We have all been aware for a while that social media might be a breeding ground for stalkers and cyberbullies. Anyway the latest news which would accuse Facebook, Twitter and whatnot, of inadequate protection against the increasing incidence of cyberbullying, left all of us with a bad taste in our mouths. Also because some timid attempts had already been made by Facebook, that recently published a sort of guidelines aimed at informing parents, children and teachers about the dangers of cyberbullying.
However, in a recent on line survey, involving more than one thousand kids under the age of 18, around 47% of them said that they’ve got threatening or abusing messages through social networks. Moreover the respondents stated they signed up to social media when they were only 12 although they knew that the minimum age was 13. Of course this latter remark can’t be a good trend for social networks, actually, we are laying odds that it will help increase the number of social media opponents.

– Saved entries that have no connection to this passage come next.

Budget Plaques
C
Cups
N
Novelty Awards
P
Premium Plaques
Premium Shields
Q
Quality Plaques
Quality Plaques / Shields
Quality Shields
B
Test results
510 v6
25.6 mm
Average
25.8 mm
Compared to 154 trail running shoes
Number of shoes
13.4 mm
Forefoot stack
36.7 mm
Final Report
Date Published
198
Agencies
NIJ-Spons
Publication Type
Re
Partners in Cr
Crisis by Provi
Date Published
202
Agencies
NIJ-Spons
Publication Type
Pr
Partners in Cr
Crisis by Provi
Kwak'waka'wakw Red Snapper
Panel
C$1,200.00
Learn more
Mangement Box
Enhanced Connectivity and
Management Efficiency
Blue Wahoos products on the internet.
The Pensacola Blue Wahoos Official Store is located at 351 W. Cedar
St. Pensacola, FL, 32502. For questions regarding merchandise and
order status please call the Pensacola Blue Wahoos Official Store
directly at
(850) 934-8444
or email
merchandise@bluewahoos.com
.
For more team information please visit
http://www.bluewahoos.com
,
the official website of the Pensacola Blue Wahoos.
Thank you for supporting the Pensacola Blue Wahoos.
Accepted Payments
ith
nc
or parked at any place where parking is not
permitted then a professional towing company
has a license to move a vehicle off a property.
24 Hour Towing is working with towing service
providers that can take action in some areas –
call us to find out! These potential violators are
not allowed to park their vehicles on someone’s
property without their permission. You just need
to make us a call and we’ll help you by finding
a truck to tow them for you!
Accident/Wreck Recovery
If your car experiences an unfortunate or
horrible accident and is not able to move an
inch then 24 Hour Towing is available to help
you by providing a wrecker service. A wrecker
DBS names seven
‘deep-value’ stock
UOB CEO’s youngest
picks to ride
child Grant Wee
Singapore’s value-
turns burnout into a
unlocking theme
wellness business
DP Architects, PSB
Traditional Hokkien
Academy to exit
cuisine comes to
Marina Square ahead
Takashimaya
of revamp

As far as cyberbullying, let’s see below some statistics put under the spotlight of parents, students or comon people, by Tulane University of Louisiana:
- Around 1 in 3 students have been bullied during the academic year;
- Only 15% of students have admitted to being cyberbullied;
- 61% of overweight students have reported being bullied online;
- 70% of K-12 kids have witnessed some cyberbullying;
- Only 10% of cyberbullying victims would report to an adult about getting cyberbullied;
- Females are 2 times more likely to be victims of cyberbullies compared to males;
- Kids are 7 times more likely to be a target of cyberbullying from friends than strangers;
- Cyberbullying victims are 2 to 9 times more likely to contemplate suicide compared to the average of other students.
Actually, this kind of information would be enough to make a parent in its right mind downhearted. Yet, blaming it all on social media is not fair: also parents have their responsibilities in this affair. The informed use of any device systems for preventing hazardous behaviour by children could ultimately prove to be a good parental control strategy.